Why are you bothering with the RO membrane if you are doing that? You’re slowing down your flow rate hugely by using the RO membrane and there’s no point in using it if you are just mixing the waste water back in.
 

H.A.F.

a.k.a. Rusty Nails
Why are you bothering with the RO membrane if you are doing that? You’re slowing down your flow rate hugely by using the RO membrane and there’s no point in using it if you are just mixing the waste water back in.
I use the 0ppm for baby plants and such. Or if I am mixig coconut water from freeze dried, or anything else where a hint of chlorine might be bad.
 

treefarmercharlie

🍆
Admin
Do a test on both the RO, and the almost RO from the waste tube.

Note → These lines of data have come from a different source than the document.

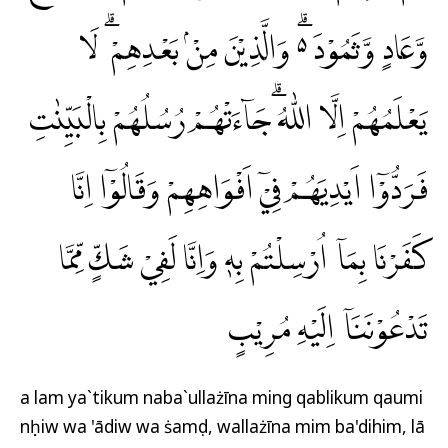
وَّعَادٍ وَّثَمُوْدَ ەۗ وَالَّذِيْنَ مِنْۢ بَعْدِهِمْ ۗ لَا
يَعْلَمُهُمْ اِلَّا اللّٰهُ ۗجَاۤءَتْهُمْ رُسُلُهُمْ بِالْبَيِّنٰتِ
فَرَدُّوْٓا اَيْدِيَهُمْ فِيْٓ اَفْوَاهِهِمْ وَقَالُوْٓا اِنَّا
كَفَرْنَا بِمَآ اُرْسِلْتُمْ بِهٖ وَاِنَّا لَفِيْ شَكٍّ مِّمَّا
تَدْعُوْنَنَآ اِلَيْهِ مُرِيْبٍ
a lam ya`tikum naba`ullażīna ming qablikum qaumi
nụḥiw wa 'ādiw wa ṡamụd, wallażīna mim ba'dihim, lā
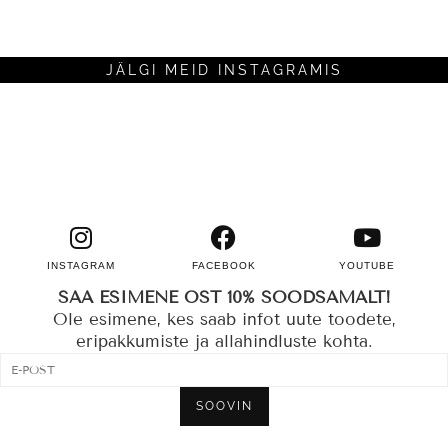
JÄLGI MEID INSTAGRAMIS
INSTAGRAM
FACEBOOK
YOUTUBE
SAA ESIMENE OST 10% SOODSAMALT!
Ole esimene, kes saab infot uute toodete,
eripakkumiste ja allahindluste kohta.
SOOVIN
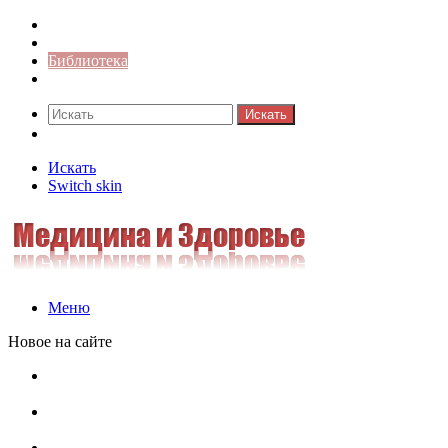
Синонимы к слову
Значение-слова
Библиотека
Ответы на кроссворды
Искать
Switch skin
Искать
Switch skin
Меню
Новое на сайте
Омонимы, паронимы и омографы в русском языке:
понятия, необычные примеры, как не путать
Паронимы в русском языке: понятие, классификация и
особенности употребления
Омонимы в русском языке: понятие, классификация и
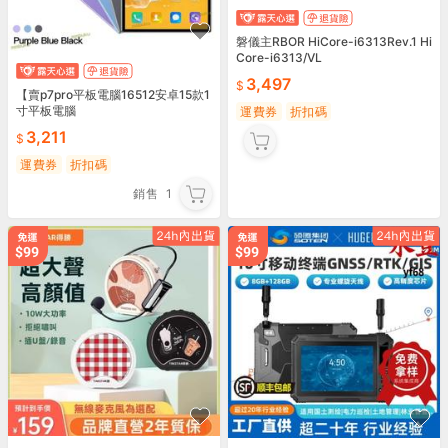
磐儀主RBOR HiCore-i6313Rev.1 Hi
Core-i6313/VL
3,497
【賣p7pro平板電腦16512安卓15款1
寸平板電腦
運費券
折扣碼
3,211
運費券
折扣碼
銷售
1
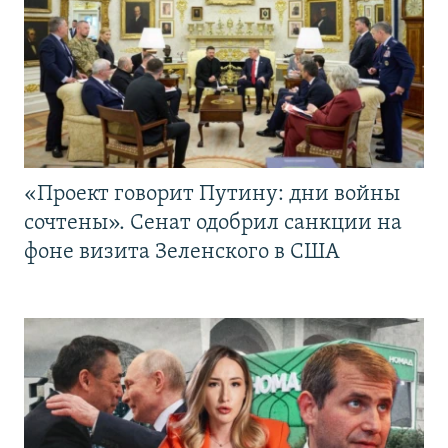
«Проект говорит Путину: дни войны
сочтены». Сенат одобрил санкции на
фоне визита Зеленского в США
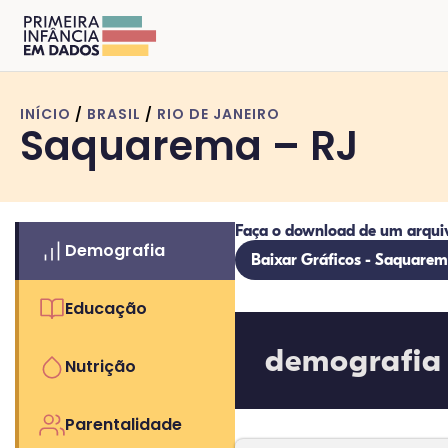
INÍCIO
/
BRASIL
/
RIO DE JANEIRO
Saquarema – RJ
Faça o download de um arqui
Demografia
Baixar Gráficos - Saquarem
Educação
demografia
Nutrição
Parentalidade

I had some pool test strips that check for crap other than pH and 'ppm' and it showed nothing for any of the bad junk - chlorine, chloramine, etc.
That’s because the carbon filters handle just about everything. The RO membrane really is only used for separation of extremely small bacteria and chemical compounds that aren’t caught by the pre-filters. The only thing that would really cause you to need to use one would be where you want the PPM down to next to nothing. I still use mine for my seedlings but I honestly wouldn’t buy one just for that since they do fine with tap water, too, unless your tap water is really bad.